* Required action:
Your answer must hold only the lines below from the line containing "Process culture must" through the line containing "Every member of", each reproduced exactly.

Stored items:
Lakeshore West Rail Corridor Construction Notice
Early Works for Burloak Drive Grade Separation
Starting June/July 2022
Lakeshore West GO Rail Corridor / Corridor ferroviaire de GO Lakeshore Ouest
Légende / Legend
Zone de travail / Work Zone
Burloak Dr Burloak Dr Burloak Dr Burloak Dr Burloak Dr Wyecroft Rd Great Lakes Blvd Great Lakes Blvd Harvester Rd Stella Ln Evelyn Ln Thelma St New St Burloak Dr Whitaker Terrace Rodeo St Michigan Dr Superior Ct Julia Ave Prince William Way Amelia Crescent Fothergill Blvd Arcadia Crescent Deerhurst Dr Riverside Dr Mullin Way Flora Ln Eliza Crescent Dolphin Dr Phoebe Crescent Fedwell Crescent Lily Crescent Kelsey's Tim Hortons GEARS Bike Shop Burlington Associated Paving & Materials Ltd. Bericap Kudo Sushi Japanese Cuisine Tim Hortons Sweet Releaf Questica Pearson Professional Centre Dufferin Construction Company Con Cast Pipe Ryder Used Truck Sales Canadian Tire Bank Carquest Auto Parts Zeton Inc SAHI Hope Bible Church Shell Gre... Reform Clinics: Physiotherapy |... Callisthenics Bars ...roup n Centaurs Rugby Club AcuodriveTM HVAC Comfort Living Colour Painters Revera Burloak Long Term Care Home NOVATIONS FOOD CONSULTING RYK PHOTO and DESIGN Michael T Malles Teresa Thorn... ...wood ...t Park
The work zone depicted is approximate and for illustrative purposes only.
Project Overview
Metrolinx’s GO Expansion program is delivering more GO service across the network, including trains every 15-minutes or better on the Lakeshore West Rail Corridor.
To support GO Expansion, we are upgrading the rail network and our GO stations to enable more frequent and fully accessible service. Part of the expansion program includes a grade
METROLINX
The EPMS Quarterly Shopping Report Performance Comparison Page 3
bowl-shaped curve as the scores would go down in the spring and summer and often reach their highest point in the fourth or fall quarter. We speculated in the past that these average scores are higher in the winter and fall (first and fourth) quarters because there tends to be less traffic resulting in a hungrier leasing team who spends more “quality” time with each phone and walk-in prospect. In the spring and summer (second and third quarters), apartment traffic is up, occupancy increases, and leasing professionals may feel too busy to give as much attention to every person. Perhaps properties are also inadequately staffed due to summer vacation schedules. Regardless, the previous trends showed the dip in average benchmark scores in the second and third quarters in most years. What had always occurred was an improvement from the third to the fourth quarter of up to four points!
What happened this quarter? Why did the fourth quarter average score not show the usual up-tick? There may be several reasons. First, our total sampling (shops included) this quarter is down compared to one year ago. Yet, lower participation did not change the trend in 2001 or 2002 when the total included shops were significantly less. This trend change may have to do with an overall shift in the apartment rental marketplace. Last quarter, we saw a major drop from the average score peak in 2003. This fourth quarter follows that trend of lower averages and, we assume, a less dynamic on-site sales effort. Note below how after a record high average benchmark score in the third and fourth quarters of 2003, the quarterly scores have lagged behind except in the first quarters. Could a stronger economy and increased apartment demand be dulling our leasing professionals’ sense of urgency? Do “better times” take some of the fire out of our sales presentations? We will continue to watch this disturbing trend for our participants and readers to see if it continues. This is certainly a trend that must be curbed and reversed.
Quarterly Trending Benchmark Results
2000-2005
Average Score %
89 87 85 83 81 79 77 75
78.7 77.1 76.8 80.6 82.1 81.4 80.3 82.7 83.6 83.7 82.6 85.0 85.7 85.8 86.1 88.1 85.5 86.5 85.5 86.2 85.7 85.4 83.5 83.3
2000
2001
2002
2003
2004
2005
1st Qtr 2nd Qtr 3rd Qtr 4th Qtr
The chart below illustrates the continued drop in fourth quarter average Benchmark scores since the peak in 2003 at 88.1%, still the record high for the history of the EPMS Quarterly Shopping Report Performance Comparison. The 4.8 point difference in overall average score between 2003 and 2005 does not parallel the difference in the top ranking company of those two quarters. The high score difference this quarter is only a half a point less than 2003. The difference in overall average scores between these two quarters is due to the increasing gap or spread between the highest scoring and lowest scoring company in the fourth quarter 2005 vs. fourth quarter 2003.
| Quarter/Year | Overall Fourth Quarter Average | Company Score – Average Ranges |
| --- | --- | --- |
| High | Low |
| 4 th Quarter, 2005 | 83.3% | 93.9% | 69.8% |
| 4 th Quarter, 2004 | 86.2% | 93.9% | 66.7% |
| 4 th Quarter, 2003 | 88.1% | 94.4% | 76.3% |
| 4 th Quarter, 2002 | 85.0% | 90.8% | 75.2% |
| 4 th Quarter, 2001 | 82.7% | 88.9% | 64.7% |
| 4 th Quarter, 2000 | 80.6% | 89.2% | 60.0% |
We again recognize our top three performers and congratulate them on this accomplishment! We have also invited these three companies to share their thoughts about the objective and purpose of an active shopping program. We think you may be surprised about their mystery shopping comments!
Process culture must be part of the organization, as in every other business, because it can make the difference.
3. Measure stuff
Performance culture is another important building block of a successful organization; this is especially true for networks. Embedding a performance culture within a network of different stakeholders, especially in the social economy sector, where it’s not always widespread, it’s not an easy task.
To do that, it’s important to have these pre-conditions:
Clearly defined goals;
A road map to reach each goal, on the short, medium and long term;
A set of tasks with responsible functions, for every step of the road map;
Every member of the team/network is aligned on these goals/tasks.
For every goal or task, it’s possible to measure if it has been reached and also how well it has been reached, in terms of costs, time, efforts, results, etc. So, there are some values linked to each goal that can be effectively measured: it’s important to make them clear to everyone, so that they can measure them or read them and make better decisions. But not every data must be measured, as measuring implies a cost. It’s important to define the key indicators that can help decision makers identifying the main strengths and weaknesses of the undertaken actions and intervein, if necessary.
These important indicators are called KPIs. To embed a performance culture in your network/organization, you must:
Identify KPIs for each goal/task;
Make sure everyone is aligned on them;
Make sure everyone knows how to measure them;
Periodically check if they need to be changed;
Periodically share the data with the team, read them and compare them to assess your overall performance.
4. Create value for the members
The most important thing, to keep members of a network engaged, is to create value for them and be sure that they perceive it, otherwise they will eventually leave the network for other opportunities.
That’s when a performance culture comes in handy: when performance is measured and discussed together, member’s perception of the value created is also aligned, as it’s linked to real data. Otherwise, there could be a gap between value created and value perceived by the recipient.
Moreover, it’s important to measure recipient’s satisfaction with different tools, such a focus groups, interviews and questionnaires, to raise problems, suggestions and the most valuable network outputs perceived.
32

* Answer to the exercise:
Process culture must be part of the organization, as in every other business, because it can make the difference.
3. Measure stuff
Performance culture is another important building block of a successful organization; this is especially true for networks. Embedding a performance culture within a network of different stakeholders, especially in the social economy sector, where it’s not always widespread, it’s not an easy task.
To do that, it’s important to have these pre-conditions:
Clearly defined goals;
A road map to reach each goal, on the short, medium and long term;
A set of tasks with responsible functions, for every step of the road map;
Every member of the team/network is aligned on these goals/tasks.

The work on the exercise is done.